February 17, 20264 min read

Klarna Recruits Its Own Customers as Service Reps, NPS Scores Go 'Through the Roof'

Written by
Charlie Mitchell's profile picture

Director of Content & Market Research

February 17, 2026

Klarna Recruits Its Own Customers as Service Reps, NPS Scores Go 'Through the Roof'

Klarna CEO Sebastian Siemiatkowski has revealed that the company is making a concerted push to recruit its own customers as service representatives.

Appearing on the 20VC podcast with Harry Stebbings, Siemiatkowski said his support team is onboarding its “most passionate” customers, who work remotely.

“We ask them if they want to work part-time in customer service,” he said. “Just like driving an Uber, they can jump on and work for Klarna’s customer service.” 

“These are our most passionate customers. They love our product, know Klarna in and out, and now earn extra money by working in customer service. The NPS and customer satisfaction (scores) are through the roof.”

A headshot of Sebastian Siemiatkowski

The move comes as part of Klarna’s vision for two-tier customer service, where AI delivers basic customer service and humans lead VIP experiences.

“Internally, we've focused too much on cost,” admitted Siemiatkowski. “We need to rethink this and make customer service a human experience. Everyone who wants a human connection should get it. That's what VIP service will look like in the future.”

Pushing back, Stebbings suggested that human agents are often underprepared to deliver VIP customer service, highlighting the burden on training and development teams to bring them up to that level

According to Siemiatkowski, that’s precisely why Klarna’s customer recruitment drive has proven so powerful, as reps more deeply understand the experience and can relate to customer emotions, uplevelling Klarna’s support experience.

Misconceptions In Klarna’s Customer Service Story

Siemiatkowski's admission during his podcast appearance that the company over-optimized for costs when delivering AI-led experiences is refreshingly candid. 

After all, customer service teams often place too much emphasis on cost-based metrics such as containment and deflection. When that happens and optimizing these metrics becomes the strategy, not the measure, experiences suffer. 

However, the remarks are somewhat surprising given the company’s 2024 boasts that its ChatGPT-powered service assistant eliminated the equivalent of 700 agents' worth of work in a now-deleted press release.

At the time, Siemiatkowski also affirmed his desire to become OpenAI’s “favorite guinea pig”. 

While these comments attracted significant attention, Siemiatkowski has now asserted that no one at Klarna lost their jobs. Instead, the company lessened its outsourcing load and didn’t replace natural attrition.

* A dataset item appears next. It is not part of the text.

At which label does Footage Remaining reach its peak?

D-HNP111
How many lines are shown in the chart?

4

Additionally, the CEO stated his belief that human customer service will not be fully replaced by AI, placing him at odds with predictions from OpenAI CEO Sam Altman.

“It is very important that we maintain the relationships with our partners, and the same goes for customer service. It's going to be, I’m still going to argue, vital to offer a human connection there,” said Siemiatkowski. 

However, the CEO expects the company’s overall workforce to shrink as it leans further into AI. He predicts that the current base of more than 3,000 employees will fall below 2,000 by 2030, as the business increasingly opts not to replace staff lost through natural attrition.

Siemiatkowski concluded: “We also promised our employees, which is very important. We said: ‘Guys, this is going to mean we’re going to do much more with many fewer people. This is going to make more profit for us, and you’re going to share in that profit.’”

The Future of AI-Led Customer Support

Overall, there is a lack of creativity in AI-led customer service experiences. Still, contact centers look to replicate the same resolution flows for a particular intent across isolated channels. 

That lack of creativity is spurring the development of new-wave consultancies focused specifically on conversational experience design.

These consultancies leverage the open architecture of modern conversational AI platforms to blend different types of AI, from the latest large language models (LLMs) to decades-old optical character recognition (OCR), to reimagine how contact centers serve customers. 

They’re also blending channels within a single interaction, utilizing digital overlays and interactive elements on the modern smartphone to transform voice and video experiences. 

Alongside greater individualization, where AI adapts to the speed and tone of a customer in real time, these trends will hopefully reshape how companies, including Klarna, approach AI-led support.

In doing so, they’ll place less emphasis on costs and instead focus on the experience, leveraging humans where they fit best in the experience. 

Yet, these human agents will also leverage AI, with agent assist solutions offering real-time guidance, post-interaction support, and simulated training scenarios. 

These are just some of the many AI use cases that will swarm the contact center in 2026.